The Incredibly Shrinking Rugs!!!
Rugs do shrink. Some slight – a fraction of an inch … some a lot – inches. Usually on their very first wash IF they have not been washed after being woven (good rug manufacturers generally wash their rugs after weaving is done).
How much will they shrink? This depends. You have to think about it as you would brand new clothing, that first wash will make it a bit smaller, but if you do a gentle cool clean, and easy dry, it’s less shrinking than if you hot water and hot dry the piece.
But with a woven rug, any shrinking will be slight. (FYI – a WOVEN rug is a rug that you can see the design on the back that matches the front.)
There is an exception to the “slight” rule though … and this is tribal rugs woven on a WOOL foundation, and in particular Afghan wool on wool rugs. Like this:
Corner of an Afghan rug – wool knots wrapped around wool foundation.
With this rug, the wool face fibers are wrapped around wool warps and wefts as opposed to cotton warps and wefts.
Cotton is generally the foundation fiber of choice, because it provides a consistent twist throughout, and helps create a rug that will lay flatter in the floor. Wool, has a lot of give to it. Just think of a wool sweater, and how you can stretch it when you need to, or it can sometimes shrink up a bit. It does not keep it’s consistent shape as cotton would when laid out wet to dry.
Because of the war-torn conditions of Afghanistan, for decades there have been rugs not necessarily created under ideal quality control conditions. And this can lead to some of the rug product in contemporary Afghanistan to shrink more than would be deemed acceptable.
I actually had the owner of an Afghan restaurant try to convince me that washing a rug should never happen because it damages rugs. I had to correct him that rugs properly woven with quality fibers, dyes, and construction can be washed throughout its 100 or more years and not have damage from cleaning. (Honestly, NOT cleaning it and leaving abrasive dirt in the fibers will cut the face fibers and cause more damage that way. Cleaning is the best thing you can do for your rug because it removes this grit.)
With some Afghani rugs, however, a wash can mean a release of dyes not properly rinsed before being woven into a rug, and it can mean some buckling and shrinking or stretching of wool fibers with different tensions and twists.
Luckily for you, the worst of the possible dangerous rugs to clean from this region will show you warning signs. Sometimes slight, like this one where the edges and ends show definite variations in width and length:
Rug is NOT symmetrical – wavy along all edges.
Sometimes the warning signs are so strong – you need to make the decision to only surface clean the rug because immersing it in a bath will risk making the rug shape even worse. This rug is an enormous “don’t wash me” sign:
End is buckled from a poorly executed weave, and it will get worse with a wash.
With rugs like these, you do need to get a release of liability if the owner insists on having it cleaned. Photo documentation that this rug was NEVER perfectly square, and never laid flat on the floor, would also be helpful.

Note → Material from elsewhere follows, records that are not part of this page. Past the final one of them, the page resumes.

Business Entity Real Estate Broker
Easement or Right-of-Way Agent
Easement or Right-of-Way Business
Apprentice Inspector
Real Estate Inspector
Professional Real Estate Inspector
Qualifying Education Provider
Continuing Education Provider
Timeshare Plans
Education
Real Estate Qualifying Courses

Sometimes these rugs can be stretched to a certain extent on a stretching floor to help loosen up the shape. You can also tack out the rug and clean with a hand tool so that you can control the potential of shrinking. However, these problems are WEAVING characteristics and not the result of improper cleaning. There is literally only so much you can do. You cannot undo a bad weave, or inconsistent tension. All you can do is try to control the shape so that it does not become worse when cleaning.
The key here is to closely inspect the rug, and catch the warning signs BEFORE you clean the rug. Point out the characteristics of the rug to the client. (Everyone repeat after me!) When it is communicated before the wash, it is EDUCATION – when it is communicated after the wash, it is an EXCUSE.
Rugs from contemporary Afghanistan can be a wash challenge. Just keep an eye out for the signs.